Praça Londrina - Estelio Feldman
Os estudos para a criação de novas Feiras da Lua, em vários bairros da Cidade, são muito interessantes. Sem qualquer dúvida, a Feira da Lua, que começou no estacionamento ao lado do Moringão e que também já chegou ao Parque Alvorada, foi uma das melhores e mais inteligentes iniciativas para o setor, em muito tempo. Abriu-se um horário diferente, com enormes possibilidades.
Hoje, a Feira da Lua não é só um lugar para comprar frutas, verduras, legumes, produtos defumados, mas se converteu em ponto de encontro, em local para lazer e diversão. Cada vez mais gente tem ido ao local e muitos vão para ouvir música, comer - e existe uma variada oferta também neste item - ou simplesmente para ver outras pessoas.
A Feira da Lua, nos Cinco Conjuntos, como estava sendo programado, é uma boa idéia. A região comporta. Mesmo se for realizada nas quartas-feiras, dia em que funciona ao lado do Moringão, não creio que haverá problemas de concorrência: há público suficiente para a Feira na região central como na zona norte. E também parece interessante a sugestão relativa à criação da Feirinha na zona sul. A verdade é que é uma boa idéia, existem interessados e há consumidor, como as atuais Feiras em funcionamento já o comprovam.
Com toda certeza, é iniciativa que já surge fadada ao sucesso. O londrinense mostrou que apreciou a novidade e todas as regiões da Cidade podem se beneficiar com ela.
A Pedra
A secretária da Cultura, Ângela Marçal, ligou para conversar sobre a nota aqui publicada a respeito da pedra que está colocada no gramado diante da secretaria com caracteres hebraicos invocando uma oração. Como foi citado aqui, há um erro na inscrição. A secretaria mostrou interesse em encontrar uma solução para o caso, informando que pretende inclusive entrar em contato com a artista responsável pela obra para ver o que pode ser feito a respeito.

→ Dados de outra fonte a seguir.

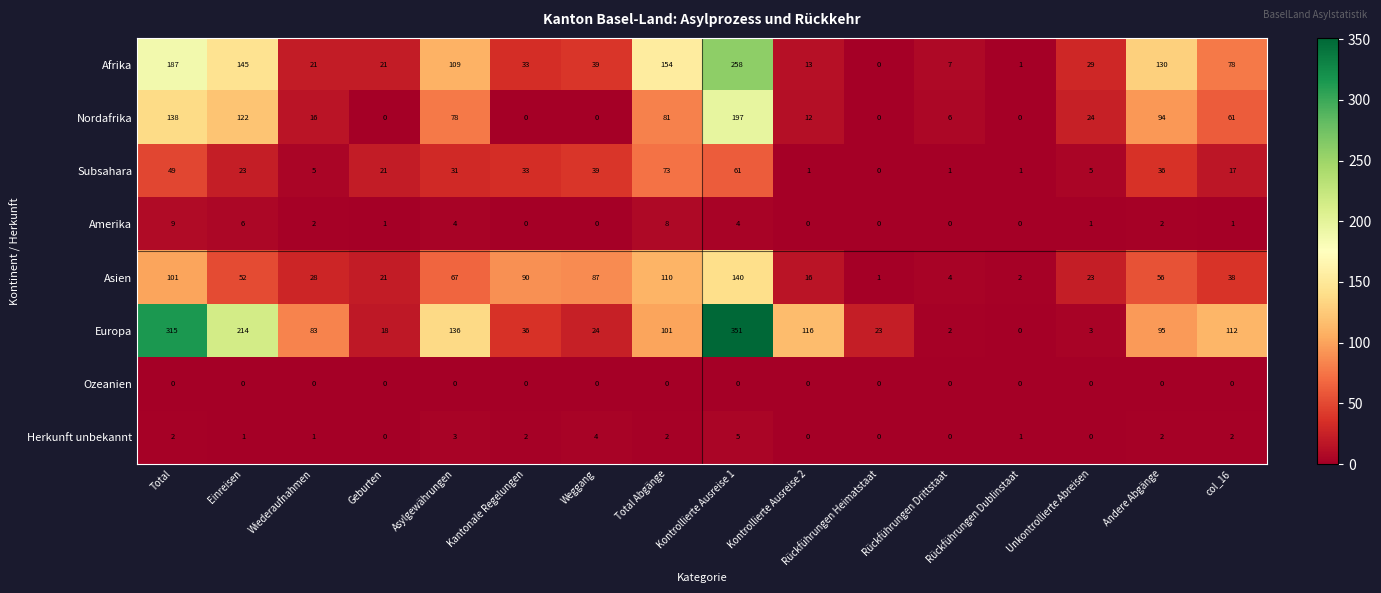

What is the difference between the second highest and minimum values in the Amerika series?

8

O mais importante, porém, além do interesse manifestado pela sra. Ângela Marçal em corrigir a pedra, foram as informações sobre as atividades da secretaria, uma das quais considerei muito interessante. Contou ela que estava prevista para a noite de ontem uma apresentação da Banda Municipal na Estação Rodoviária. Sem dúvida uma coisa diferente, com música para uma despedida alegre para os que viajam, uma recepção animada aos que chegam e um entretenimento para os que esperam.
Segundo a secretaria, a idéia é promover coisas semelhantes em outras oportunidades, dependendo, naturalmente, da reação do público. Mas, como quase todo o mundo gosta de música, penso que o povo vai gostar de ouvir a banda, seja lá ou em qualquer outro lugar.
Disse ela que tem tido contatos com a Secretaria Estadual de Cultura, também com a coordenadora do evento, Nitis Jacon, e assegurou que, com certeza, Londrina terá outra vez seu Festival de Teatro.
Juros
Aqueles que nos acompanham nesta Praça são testemunhas dos alertas feitos sobre a complicada questão dos juros para as compras a prazo. Ontem, reportagem-denúncia da Folha enfatizou precisamente a verdadeira sangria que tem sido para o consumidor a elevada taxa de juros cobrada de modo geral pelo comércio e por empresas que exploram cartões de crédito.
Um leitor veio me contar que está preso nesta teia. Entrou no cartão porque parecia fácil, porque precisava comprar coisas, enfim, por todas as razões que as pessoas consomem. E, agora, não consegue sair. E está pagando algo em torno de 10% ao mês de juros sobre o saldo devedor. Com uma inflação pela casa de 1%, é fácil perceber o prejuízo.
Economia estável, naturalmente, permite ao consumidor fazer um planejamento melhor. Mas isto exige também muita atenção, especialmente quando vai comprar a prazo. É preciso - e é possível - fugir aos juros que oneram demais.
Curioso: algumas empresas cobram o mesmo valor pela compra à vista ou a prazo. A idéia é estimular o prazo. Mas está errado e não parece ser legal. Se você vai comprar à vista, o preço tem de ser menor que do crediário. Se onde for comprar não derem desconto, procure outra loja. Fuja dos juros e com isto você não apenas estará gastando menos como também ajudará a combater a especulação, a exploração e, naturalmente, a inflação.